None of these ethnographers appear to place much confidence in the system’s current means of protecting human subjects. There is a heavy reliance on the informed-consent forms that subjects are expected to sign, but as Fisher points out, most subjects have already made up their minds to enrol in a trial before they even see the form. Institutional review boards, the quasi-regulatory bodies charged with overseeing the ethics of clinical trials, are often for-profit companies paid by the sponsors of the research they are evaluating. If one review board says a study is unethical, the sponsor can simply take it to another one. No wonder some subjects feel as if they are on their own.
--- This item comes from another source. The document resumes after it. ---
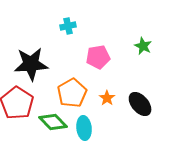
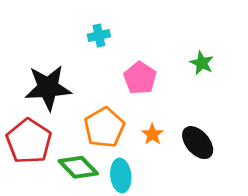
pink pentagon: (98, 57) -> (140, 78), turned -30

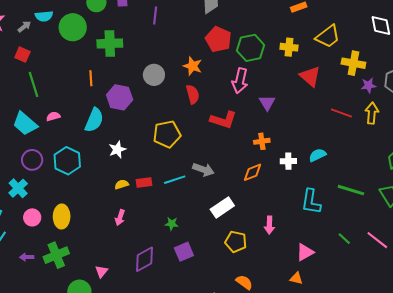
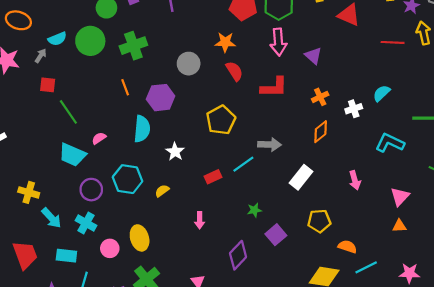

As Helms puts it: ‘The authorities, the regulators, the courts, they are not there to protect you if you are working-class or a guinea pig, anybody at the low end of the totem pole.’

By turning clinical research over to the market we have created a system in which private physician-investigators can make far more money persuading their patients to enrol in research studies than by simply treating their illnesses; in which patients sign up to test new drugs, either because they need the money or because they have no way to pay for ordinary healthcare; in which investigators are financially punished for telling companies that their drugs are risky or dangerous; and in which even ethical oversight has become a revenue-generating mechanism. Lost in this business model are the human research subjects themselves. As a CRO manager in Eastern Europe tells Petryna, apparently without irony: ‘We don’t see patients, we see data.’